Angriffe auf ausländische Journalisten:China erklärt Reporter zu Freiwild

Bei regierungskritischen Protesten in Peking halten Chinas Polizei und Staatssicherheit ausländische Journalisten auf Abstand - mit gezielter Gewalt.

Henrik Bork, Peking

Seit diesem Sonntag ist es gefährlicher geworden, als Auslandskorrespondent in China zu arbeiten. Chinas Sicherheitskräfte haben begonnen, westliche Journalisten in Peking mit körperlicher Gewalt gezielt einzuschüchtern.

Chinese police turn up in force in Beijing's Wangfujing amid onli

Die chinesische Polizei schirmte die "Jasmin-Proteste" in der Pekinger Einkaufsmeile Wangfujing von der Öffentlichkeit ab - Reporter gerieten dabei ins Visier und wurden geschlagen.

(Foto: dpa)

Von einer "völlig neuen Dimension" der Repression spricht der ZDF-Korrespondent Johannes Hano, der selbst Opfer eines Zugriffs war. Es gibt deutliche Hinweise darauf, dass es sich nicht um die Überreaktion einzelner Beamten handelt, sondern um eine gezielte und wohlüberlegte Strategie der chinesischen Führung.

Am frühen Sonntagnachmittag waren viele ausländische Korrespondenten in die Pekinger Innenstadt gefahren, weil es im Internet erneut anonyme Aufrufe zu "Jasmin-Protesten" nach arabischen Vorbild gegeben hatte, unter anderem um 14 Uhr vor dem McDonald's in der Einkaufsmeile Wangfujing.

In der Vorwoche hatte sich dort bereits eine kleine Menschenmenge versammelt, in Shanghai zeitgleich ebenfalls ein paar hundert Leute, und es war zu Festnahmen von Chinesen und einzelnen Handgemengen mit Reportern gekommen. Doch die westliche Presse war noch mit der üblichen Zurückhaltung behandelt worden.
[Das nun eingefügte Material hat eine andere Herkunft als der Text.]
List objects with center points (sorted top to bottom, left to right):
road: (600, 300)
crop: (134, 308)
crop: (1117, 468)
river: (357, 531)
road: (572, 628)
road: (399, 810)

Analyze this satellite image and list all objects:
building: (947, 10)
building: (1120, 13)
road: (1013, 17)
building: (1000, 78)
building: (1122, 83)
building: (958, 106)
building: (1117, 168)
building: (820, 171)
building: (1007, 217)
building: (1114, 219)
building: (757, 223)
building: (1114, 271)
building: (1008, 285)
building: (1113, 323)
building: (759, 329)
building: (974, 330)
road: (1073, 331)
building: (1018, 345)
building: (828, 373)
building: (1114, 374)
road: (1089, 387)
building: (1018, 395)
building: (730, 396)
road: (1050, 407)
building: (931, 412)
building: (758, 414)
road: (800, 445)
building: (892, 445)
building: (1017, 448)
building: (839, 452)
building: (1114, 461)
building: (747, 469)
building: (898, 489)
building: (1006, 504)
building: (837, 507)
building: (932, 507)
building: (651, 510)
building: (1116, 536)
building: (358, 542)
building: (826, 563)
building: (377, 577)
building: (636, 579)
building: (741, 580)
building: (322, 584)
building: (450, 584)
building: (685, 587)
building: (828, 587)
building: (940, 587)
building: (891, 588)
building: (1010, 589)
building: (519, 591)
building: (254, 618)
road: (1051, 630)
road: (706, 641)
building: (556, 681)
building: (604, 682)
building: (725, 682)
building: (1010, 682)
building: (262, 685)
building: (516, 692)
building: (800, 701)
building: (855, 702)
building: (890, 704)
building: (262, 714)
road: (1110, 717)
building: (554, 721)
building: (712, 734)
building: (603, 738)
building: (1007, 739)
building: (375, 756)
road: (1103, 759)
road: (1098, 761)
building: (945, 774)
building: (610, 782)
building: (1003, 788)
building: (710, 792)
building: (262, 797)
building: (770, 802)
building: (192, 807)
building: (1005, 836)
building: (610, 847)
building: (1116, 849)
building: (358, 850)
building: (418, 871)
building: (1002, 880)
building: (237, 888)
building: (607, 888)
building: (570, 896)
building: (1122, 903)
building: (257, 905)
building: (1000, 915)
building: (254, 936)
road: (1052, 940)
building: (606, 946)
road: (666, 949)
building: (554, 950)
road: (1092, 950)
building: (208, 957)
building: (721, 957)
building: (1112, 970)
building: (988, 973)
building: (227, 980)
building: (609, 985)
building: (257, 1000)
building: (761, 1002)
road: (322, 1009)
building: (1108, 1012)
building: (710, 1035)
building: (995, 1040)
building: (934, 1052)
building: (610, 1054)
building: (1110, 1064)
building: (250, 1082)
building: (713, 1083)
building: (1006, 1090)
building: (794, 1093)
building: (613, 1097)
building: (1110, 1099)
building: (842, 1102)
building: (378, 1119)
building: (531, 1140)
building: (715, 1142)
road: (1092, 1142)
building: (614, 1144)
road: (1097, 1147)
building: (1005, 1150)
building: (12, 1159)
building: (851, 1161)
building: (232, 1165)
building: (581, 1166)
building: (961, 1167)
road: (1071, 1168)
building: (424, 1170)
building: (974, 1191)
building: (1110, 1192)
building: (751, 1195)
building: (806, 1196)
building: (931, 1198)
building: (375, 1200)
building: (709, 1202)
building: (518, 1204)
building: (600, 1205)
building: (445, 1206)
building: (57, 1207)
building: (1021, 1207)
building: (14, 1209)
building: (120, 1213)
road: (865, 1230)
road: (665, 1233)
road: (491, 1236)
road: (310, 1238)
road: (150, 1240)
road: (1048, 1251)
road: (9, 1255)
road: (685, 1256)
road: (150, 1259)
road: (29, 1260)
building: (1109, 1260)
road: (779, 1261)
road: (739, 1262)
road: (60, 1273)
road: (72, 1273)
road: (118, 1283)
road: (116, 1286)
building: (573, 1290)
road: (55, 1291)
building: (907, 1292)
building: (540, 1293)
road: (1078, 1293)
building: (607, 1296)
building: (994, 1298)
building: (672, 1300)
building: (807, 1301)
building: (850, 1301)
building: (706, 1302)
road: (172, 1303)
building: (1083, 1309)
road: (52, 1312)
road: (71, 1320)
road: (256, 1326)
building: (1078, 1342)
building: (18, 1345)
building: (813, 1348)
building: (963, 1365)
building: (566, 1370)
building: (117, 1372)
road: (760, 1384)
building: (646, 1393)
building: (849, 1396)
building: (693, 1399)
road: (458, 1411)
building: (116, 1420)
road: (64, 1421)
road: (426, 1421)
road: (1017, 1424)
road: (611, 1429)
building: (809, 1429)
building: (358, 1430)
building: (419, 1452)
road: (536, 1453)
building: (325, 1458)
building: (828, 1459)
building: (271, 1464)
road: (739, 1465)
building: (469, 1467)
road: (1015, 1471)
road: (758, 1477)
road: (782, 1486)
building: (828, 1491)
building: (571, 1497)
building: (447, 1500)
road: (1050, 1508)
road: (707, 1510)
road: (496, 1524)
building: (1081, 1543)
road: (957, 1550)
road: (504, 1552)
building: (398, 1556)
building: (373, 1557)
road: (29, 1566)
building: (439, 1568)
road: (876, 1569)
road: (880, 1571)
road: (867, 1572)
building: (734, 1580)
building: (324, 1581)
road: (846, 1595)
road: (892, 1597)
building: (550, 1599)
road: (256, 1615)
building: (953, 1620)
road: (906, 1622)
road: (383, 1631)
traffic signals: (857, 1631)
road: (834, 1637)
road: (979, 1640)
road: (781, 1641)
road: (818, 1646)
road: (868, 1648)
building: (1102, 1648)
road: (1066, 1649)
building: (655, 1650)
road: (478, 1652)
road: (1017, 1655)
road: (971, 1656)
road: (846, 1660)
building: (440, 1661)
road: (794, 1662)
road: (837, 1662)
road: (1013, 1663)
Anders am vergangenen Sonntag. Um 14:45 Uhr begannen fünf Agenten der Staatssicherheit in Zivilkleidung, den Journalisten Steve Engle von Bloomberg News zu attackieren.

Die Männer schlugen ihn ins Gesicht und traten auf ihn ein, als er schon am Boden lag. Seine Kamera nahmen sie ihm weg. Er musste sich im Krankenhaus behandeln lassen. Auch andere Reporter sind bei ihren Festnahmen so rüde behandelt worden, dass sie, wenn auch leicht, verletzt wurden.

Abtransportiert und stundenlang festgehalten

Schon in den Tagen davor hatte es Hinweise gegeben, dass am Sonntag an einzelnen westlichen Reportern ein Exempel statuiert werden sollte. In "gewissen Kreisen" der chinesischen Führung sei der Eindruck entstanden, die westliche Medien hätten "eine Agenda", hatte eine hochrangige chinesische Beamtin im vertraulichen Gespräch mit einer Gruppe europäischer Journalisten gewarnt.

Es sei der Führung des Landes aufgefallen, dass an den Protest-Sonntagen überwiegend Journalisten in der Wangfujing auftauchten. Am späten Freitagabend vergangener Woche bekamen dann etliche Journalisten in Peking einen Anruf von der politischen Polizei der Visa-Behörde, die indirekt aber unmissverständlich vor Recherchen in der Pekinger Innenstadt warnten. Die Botschaft war klar, dass "durchgegriffen" werden solle.

Am Sonntag hatte dann ein massives Polizeiaufgebot nicht bloß jegliche eventuell geplante Demonstrationen verhindert, auch die schärfere Behandlung der Journalisten wurde gezielt umgesetzt. Mehrere Berichterstatter - nicht bloß Bloomberg-Mann Engle - wurden geschlagen.

Mehr als ein Dutzend ausländische Reporter wurden rabiat herumgeschubst, in Verhörstuben abtransportiert und stundenlang festgehalten, darunter die Korrespondentin der ARD, Christine Adelhardt, und der ZDF-Korrespondent Johannes Hano.

Er habe sich auf der Wache, wo sein Filmmaterial gelöscht wurde, vergleichsweise sicherer gefühlt als zuvor in der Wangfujing, sagte Hano nach seiner Freilassung. Auf der Straße habe eine "wahnsinnige Aggressivität" geherrscht: "Wir waren zum Freiwild erklärt worden."